Request =
List every line of the records below that contains the word "Public".

Data to process =
━━━━━━━━━━━━━━━━━━━━━━━━━━━━━━

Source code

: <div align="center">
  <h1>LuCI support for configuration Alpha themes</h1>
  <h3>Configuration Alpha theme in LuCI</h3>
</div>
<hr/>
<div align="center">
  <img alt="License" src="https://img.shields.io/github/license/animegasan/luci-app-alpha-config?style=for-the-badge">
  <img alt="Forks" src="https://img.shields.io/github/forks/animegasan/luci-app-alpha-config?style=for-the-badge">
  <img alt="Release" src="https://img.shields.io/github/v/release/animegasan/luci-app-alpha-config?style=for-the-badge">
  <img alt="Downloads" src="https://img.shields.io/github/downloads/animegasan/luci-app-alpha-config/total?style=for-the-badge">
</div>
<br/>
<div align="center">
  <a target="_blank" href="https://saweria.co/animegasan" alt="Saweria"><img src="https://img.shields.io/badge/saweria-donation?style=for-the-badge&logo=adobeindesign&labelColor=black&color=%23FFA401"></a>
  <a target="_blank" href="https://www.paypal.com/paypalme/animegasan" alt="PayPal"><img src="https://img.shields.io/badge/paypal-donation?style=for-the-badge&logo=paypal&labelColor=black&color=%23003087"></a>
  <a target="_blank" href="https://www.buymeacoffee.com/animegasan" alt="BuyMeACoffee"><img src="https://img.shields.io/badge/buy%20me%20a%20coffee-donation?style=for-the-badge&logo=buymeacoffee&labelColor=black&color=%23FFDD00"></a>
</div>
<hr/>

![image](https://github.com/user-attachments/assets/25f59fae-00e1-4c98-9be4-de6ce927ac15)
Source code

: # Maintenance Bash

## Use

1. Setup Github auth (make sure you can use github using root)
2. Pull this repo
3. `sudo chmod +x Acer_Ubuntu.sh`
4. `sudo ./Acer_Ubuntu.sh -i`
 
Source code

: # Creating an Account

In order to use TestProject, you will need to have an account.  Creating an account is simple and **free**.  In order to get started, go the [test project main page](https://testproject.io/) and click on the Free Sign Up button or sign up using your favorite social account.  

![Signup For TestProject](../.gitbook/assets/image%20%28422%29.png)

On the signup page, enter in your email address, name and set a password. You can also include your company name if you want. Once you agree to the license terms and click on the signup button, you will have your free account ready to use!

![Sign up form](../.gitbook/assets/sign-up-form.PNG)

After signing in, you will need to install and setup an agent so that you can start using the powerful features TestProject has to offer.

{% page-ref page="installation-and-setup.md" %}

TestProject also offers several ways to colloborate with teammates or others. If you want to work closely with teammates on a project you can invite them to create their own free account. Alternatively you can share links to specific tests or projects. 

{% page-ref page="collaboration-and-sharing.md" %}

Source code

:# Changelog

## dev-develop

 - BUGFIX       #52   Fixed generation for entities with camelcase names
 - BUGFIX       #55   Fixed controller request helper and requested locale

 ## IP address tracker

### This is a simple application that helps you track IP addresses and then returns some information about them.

━━━━━━━━━━━━━━━━━━━━━━━━━━━━━━

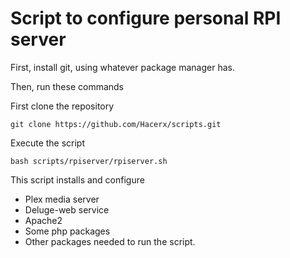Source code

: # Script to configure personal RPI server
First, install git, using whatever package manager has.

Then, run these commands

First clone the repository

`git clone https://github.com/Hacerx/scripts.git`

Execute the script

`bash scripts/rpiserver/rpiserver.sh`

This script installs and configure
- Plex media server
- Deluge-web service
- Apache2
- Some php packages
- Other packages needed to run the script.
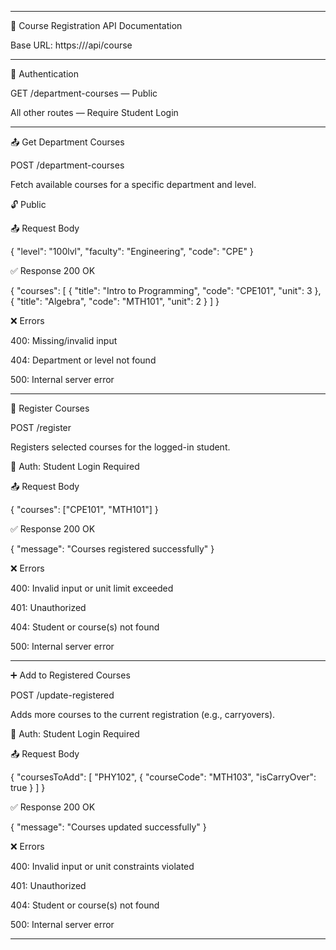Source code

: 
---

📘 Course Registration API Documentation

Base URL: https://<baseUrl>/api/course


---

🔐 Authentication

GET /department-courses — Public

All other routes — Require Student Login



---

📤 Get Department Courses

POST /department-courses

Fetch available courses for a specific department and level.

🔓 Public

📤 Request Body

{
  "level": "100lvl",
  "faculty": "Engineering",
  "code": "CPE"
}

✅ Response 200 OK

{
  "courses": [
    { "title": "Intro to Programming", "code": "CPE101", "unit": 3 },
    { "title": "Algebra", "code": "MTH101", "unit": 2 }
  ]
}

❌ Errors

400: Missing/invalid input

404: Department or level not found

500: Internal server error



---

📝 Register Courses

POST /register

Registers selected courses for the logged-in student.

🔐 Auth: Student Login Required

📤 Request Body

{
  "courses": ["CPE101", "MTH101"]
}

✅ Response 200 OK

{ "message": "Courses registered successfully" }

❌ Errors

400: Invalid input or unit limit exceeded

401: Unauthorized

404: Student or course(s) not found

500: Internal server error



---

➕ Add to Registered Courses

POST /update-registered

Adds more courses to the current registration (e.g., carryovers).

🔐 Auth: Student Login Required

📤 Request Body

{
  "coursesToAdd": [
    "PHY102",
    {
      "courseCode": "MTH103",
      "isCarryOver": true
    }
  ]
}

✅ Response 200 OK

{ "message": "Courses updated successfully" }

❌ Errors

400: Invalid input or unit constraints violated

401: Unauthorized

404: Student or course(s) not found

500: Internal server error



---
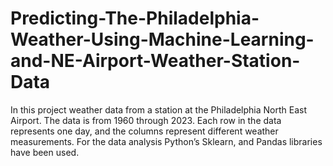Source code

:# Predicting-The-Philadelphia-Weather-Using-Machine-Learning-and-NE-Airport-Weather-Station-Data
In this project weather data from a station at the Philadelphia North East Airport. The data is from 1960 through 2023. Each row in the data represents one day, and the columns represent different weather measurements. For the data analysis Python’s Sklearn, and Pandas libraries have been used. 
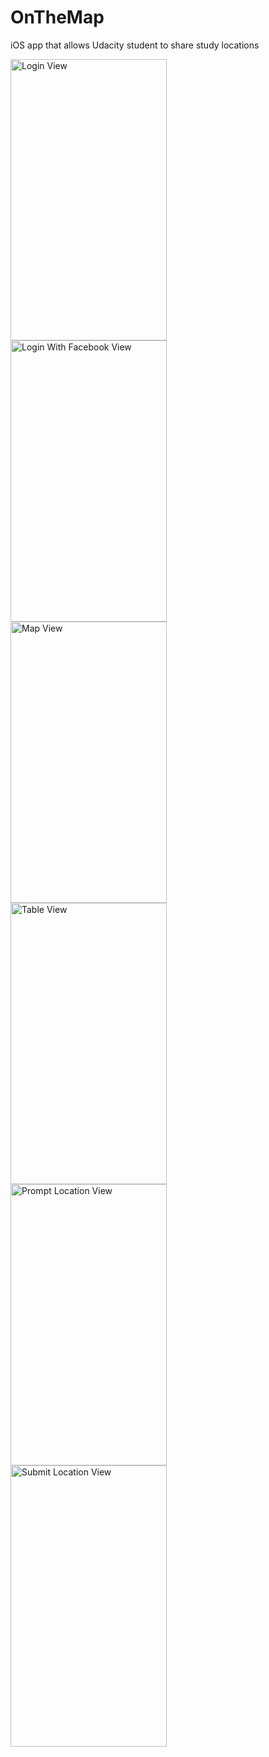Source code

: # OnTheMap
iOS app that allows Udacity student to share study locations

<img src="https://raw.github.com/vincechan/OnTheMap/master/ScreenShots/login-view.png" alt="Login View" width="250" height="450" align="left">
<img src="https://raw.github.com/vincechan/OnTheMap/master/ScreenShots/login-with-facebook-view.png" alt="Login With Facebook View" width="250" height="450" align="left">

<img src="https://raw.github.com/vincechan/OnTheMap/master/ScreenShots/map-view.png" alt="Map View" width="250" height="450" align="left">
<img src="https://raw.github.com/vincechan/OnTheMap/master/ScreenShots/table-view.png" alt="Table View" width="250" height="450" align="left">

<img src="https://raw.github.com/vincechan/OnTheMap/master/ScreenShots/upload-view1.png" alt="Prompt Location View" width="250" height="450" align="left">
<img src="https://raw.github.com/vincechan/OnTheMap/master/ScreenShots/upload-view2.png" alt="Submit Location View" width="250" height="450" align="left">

━━━━━━━━━━━━━━━━━━━━━━━━━━━━━━

Solved exercise =
GET /department-courses — Public
🔓 Public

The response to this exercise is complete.